There are some script flaws. There could have been more plot lines and a bit less telegraphing of some of the story. The flashbacks are awkwardly jumps in time and some story points move unrealistically quickly. However, it does not make claims to be something it is not. This is a little, refreshing, quirky movie with heart. I have watched many simple movies such as The Castle and Eagle vs. Shark with exactly those same qualities that have stuck with me for a very long time. This movie is no less.

Here is a no-doubt-about-it faith message that was delivered interestingly, and with realistic characters, using subtle methods to enhance the story. Predictable in some ways, it made us think along the way, didn't spoon feed us everything, and was far superior to Fireproof in technique and delivery. It speaks about faith and prayer in the way that normal people do, without stopping to deliver speeches about "accepting the Lord." As Tom says, "You can lead a horse to water, but you probably can't beat it to water."

An indie-style movie with a simple but well delivered story, it is a lesson in how to deliver messages when you're not already preaching to the choir, as "Christian" movies are wont to do. Excellent acting enhanced the movie greatly. For example, I have never seen George Lopez in anything but broad comic roles, which were painful, to tell the truth. Here he does a subtle, low key delivery as the very real seeming neighborhood priest who is called in to give judgment on the "appearance."

We appreciated the acknowledgment that it is possible to have a woman look beautiful and modest while dressing like a normal person. (No stereotypical "sensible" pumps, no frumpy blouse and skirt sets that your mother might wear, and no ugly hair styles ... yes, "Fireproof," I'm lookin' at you all the way here.) Equally, there is no immodest behavior although everyone's behavior is entirely normal. I particularly enjoyed the device of using the tape recorder to both engage Henry with another person and remind him and the audience of key points. As well, we both appreciated the sequence informing of us Henry's past while he is at the river. Artfully and subtly done, especially in a movie with this overall message.

The symbolism likewise was there for us if we wanted it but didn't intrude on our viewing. Take note of characters' names, keeping in mind Esperanza is Spanish for "hope." Equally, remember that a cross never shows up in a movie, even as a shadow, without the filmmaker deliberately placing it there (kudos to Tom who caught this one in the movie). As a larger example: Henry's house is empty, barren, dark, and bleak. A neighbor's backyard, likewise, is in stages of raw disorder, although their house is warm and inviting. We were shocked every time Henry left his home and we saw the neighborhood full of lush, flourishing yards and homes. The contrast between Henry and other people is shown to us thus to make an overall impression that sinks in at a level we did not have to have a spoken declaration to understand. This is not all but we will let it unfold for you.

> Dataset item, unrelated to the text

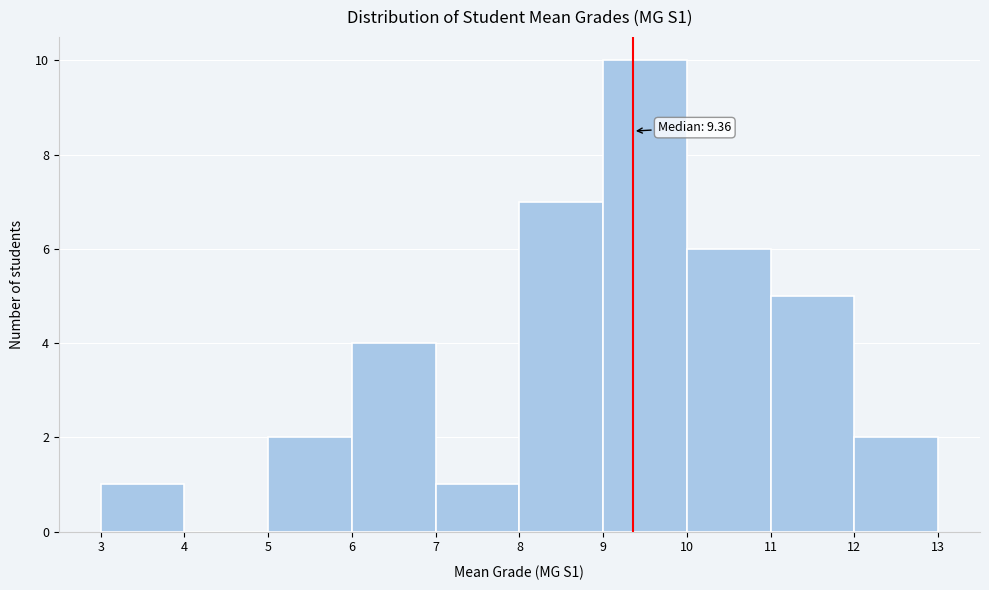

Over which range of the x-axis is the bar tallest?

9 to 10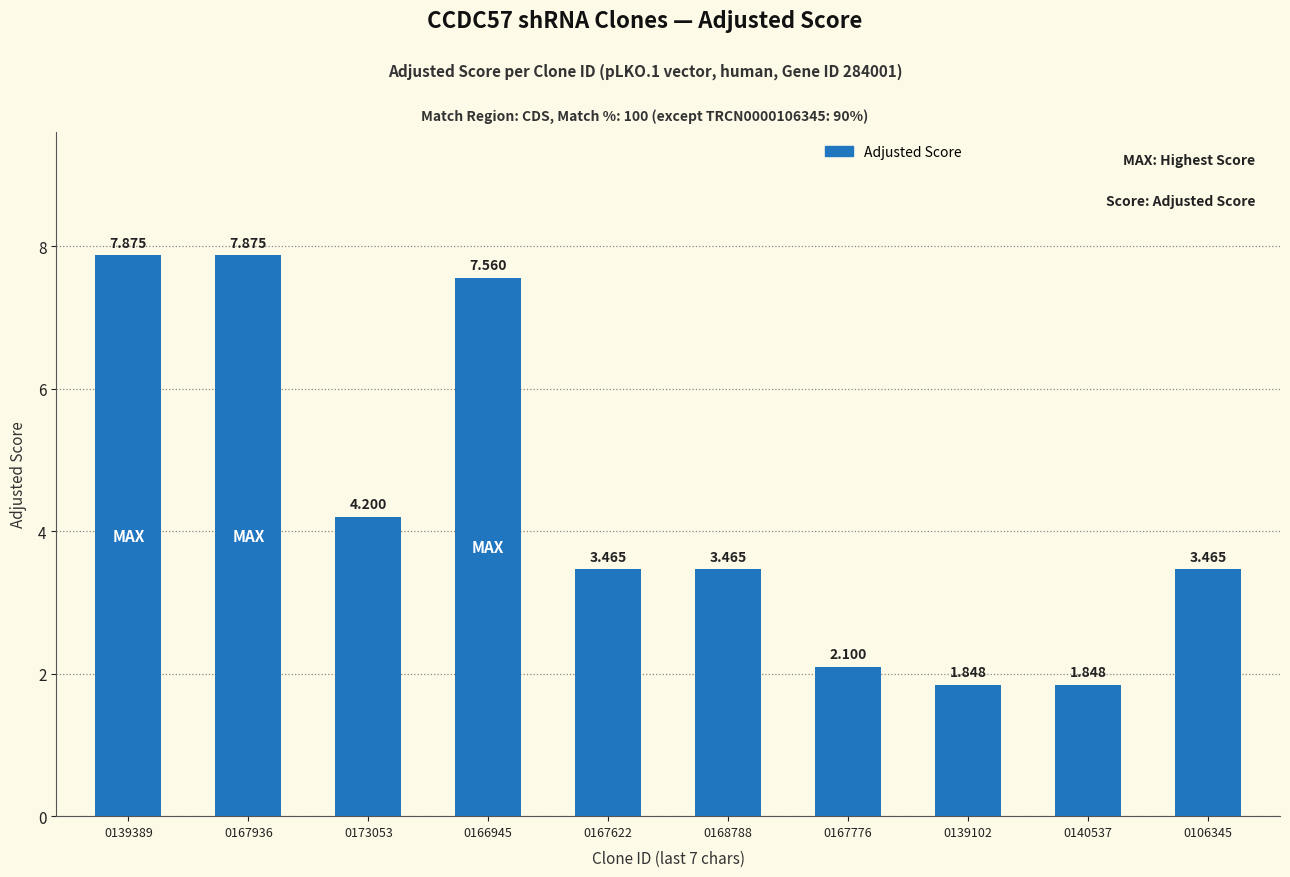

Reading right to left, extract all data points from this chart.

3.5	1.8	1.8	2.1	3.5	3.5	7.6	4.2	7.9	7.9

Well done and definitely recommended for those interested in what they would do if the "face of Christ" showed up on the wall of their house.
February 13, 2008
This movie was good enough, but it was a little forced. The neighbor that discovered the face of Jesus in a water stain on the house was obnoxious and pushy which didn't make sense for the character. Wilson and Mitchell were very cute and awkward together.